Section. 9. If claimant make affidavit that he fears a rescue of such fugitive from his possession, the officer making the arrest to retain him in custody, and “to remove him to the State whence he fled.” Said officer “to employ so many persons as he may deem necessary.” All, while so employed, be paid out of the Treasury of the United States.

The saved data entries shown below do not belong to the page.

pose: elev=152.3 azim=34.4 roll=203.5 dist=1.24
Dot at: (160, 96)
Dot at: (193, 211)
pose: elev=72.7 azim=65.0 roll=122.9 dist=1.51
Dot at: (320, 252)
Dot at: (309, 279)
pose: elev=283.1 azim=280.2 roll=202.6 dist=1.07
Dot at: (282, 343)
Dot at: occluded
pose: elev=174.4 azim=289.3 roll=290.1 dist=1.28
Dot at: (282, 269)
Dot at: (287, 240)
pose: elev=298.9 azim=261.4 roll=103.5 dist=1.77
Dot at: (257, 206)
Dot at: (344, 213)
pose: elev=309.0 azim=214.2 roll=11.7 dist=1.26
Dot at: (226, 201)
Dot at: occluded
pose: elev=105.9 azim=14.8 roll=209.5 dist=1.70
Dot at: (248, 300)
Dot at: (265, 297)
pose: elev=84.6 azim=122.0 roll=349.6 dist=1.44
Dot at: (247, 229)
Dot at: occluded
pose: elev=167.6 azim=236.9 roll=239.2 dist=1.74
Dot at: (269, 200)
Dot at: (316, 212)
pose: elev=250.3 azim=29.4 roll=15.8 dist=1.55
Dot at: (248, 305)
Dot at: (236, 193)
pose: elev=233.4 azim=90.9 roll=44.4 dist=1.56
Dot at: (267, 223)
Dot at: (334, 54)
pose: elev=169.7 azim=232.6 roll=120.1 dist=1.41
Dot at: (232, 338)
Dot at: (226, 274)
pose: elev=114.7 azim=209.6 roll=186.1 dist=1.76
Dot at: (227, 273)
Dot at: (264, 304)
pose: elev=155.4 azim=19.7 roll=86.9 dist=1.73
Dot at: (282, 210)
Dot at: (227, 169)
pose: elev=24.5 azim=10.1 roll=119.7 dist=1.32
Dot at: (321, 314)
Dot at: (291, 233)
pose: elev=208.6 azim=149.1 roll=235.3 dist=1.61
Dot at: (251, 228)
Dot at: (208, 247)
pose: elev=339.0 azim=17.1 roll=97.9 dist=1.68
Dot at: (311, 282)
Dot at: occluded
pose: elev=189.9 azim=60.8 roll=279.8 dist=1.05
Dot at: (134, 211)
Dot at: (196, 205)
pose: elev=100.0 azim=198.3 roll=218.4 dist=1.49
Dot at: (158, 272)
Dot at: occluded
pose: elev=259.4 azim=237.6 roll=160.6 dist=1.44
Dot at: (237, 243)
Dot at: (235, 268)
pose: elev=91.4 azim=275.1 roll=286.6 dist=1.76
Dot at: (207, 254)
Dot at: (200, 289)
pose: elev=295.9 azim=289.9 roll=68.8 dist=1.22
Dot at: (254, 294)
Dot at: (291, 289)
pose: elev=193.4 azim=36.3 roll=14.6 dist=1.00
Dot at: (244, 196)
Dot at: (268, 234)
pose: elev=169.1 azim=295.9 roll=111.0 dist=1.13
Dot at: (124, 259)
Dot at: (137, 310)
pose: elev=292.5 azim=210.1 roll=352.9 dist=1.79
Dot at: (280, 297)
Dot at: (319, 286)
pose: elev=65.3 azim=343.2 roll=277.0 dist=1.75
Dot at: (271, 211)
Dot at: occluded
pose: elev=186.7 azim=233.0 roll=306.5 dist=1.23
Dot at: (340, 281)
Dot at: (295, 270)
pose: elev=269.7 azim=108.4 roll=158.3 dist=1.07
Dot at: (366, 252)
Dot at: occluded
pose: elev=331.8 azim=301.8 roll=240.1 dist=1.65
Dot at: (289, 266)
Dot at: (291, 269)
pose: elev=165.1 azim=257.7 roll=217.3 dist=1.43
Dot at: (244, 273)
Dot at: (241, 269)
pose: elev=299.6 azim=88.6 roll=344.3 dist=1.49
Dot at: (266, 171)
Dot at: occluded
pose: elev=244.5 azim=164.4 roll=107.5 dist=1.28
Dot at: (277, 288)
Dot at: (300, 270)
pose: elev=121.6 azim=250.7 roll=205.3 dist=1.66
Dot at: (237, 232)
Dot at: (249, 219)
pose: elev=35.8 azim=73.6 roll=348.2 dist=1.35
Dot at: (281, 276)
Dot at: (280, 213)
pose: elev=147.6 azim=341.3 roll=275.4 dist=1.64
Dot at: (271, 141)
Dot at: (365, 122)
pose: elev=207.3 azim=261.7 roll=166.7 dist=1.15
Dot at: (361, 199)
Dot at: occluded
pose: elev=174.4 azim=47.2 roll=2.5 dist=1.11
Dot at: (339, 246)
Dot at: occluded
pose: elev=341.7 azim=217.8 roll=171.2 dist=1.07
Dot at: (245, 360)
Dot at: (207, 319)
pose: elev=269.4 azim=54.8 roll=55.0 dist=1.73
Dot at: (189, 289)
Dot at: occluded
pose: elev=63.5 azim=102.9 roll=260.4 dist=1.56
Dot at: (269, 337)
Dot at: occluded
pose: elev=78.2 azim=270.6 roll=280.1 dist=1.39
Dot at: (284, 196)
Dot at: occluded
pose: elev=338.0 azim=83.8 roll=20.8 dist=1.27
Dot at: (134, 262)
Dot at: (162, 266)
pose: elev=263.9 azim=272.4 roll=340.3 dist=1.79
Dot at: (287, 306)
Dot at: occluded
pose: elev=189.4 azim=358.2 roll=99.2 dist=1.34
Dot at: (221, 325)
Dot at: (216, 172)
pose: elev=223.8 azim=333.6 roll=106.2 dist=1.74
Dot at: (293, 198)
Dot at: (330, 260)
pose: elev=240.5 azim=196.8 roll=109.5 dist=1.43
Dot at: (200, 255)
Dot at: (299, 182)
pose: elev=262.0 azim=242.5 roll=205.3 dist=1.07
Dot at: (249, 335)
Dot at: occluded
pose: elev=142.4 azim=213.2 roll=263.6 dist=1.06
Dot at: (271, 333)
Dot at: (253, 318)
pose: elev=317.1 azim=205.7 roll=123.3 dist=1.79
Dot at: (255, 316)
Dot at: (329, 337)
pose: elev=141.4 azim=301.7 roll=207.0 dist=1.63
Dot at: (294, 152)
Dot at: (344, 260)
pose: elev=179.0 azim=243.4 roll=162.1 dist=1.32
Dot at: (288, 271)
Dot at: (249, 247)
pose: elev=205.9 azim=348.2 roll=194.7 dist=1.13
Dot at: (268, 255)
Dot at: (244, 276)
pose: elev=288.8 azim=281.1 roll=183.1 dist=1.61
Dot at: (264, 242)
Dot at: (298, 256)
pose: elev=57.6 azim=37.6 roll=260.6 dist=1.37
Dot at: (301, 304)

Section. 10. [This Section provides an additional and wholly distinct method for the capture of a fugitive; and, it may be added, one of the loosest and most extraordinary that ever appeared on the pages of Statute book.] Any person, from whom one held to service or labor has escaped, upon making “satisfactory proof” of such escape before any court of record, or judge thereof in vacation—a record of matter so proved shall be made by such court, or judge, and also a description of the person escaping, “with such convenient certainty as may be;”—a copy of which record, duly attested, “being produced in any other State, Territory, or District,” and “being exhibited to any judge, commissioner, or other officer authorized,” &c. “shall be held and taken to be full and conclusive evidence of the fact of escape, and that the service or labor of the person escaping is due to the party in such record mentioned;” when, on satisfactory proof of identity, “he or she shall be delivered up to the claimant.” “Provided, That nothing herein contained shall be construed as requiring the production of a transcript of such record as evidence as aforesaid; but in its absence, the claim shall be heard and determined upon other satisfactory proofs competent in law.”


American Anti-Slavery Society. The Fugitive Slave Law, and its Victims. New York: American Anti-Slavery Society. 1856.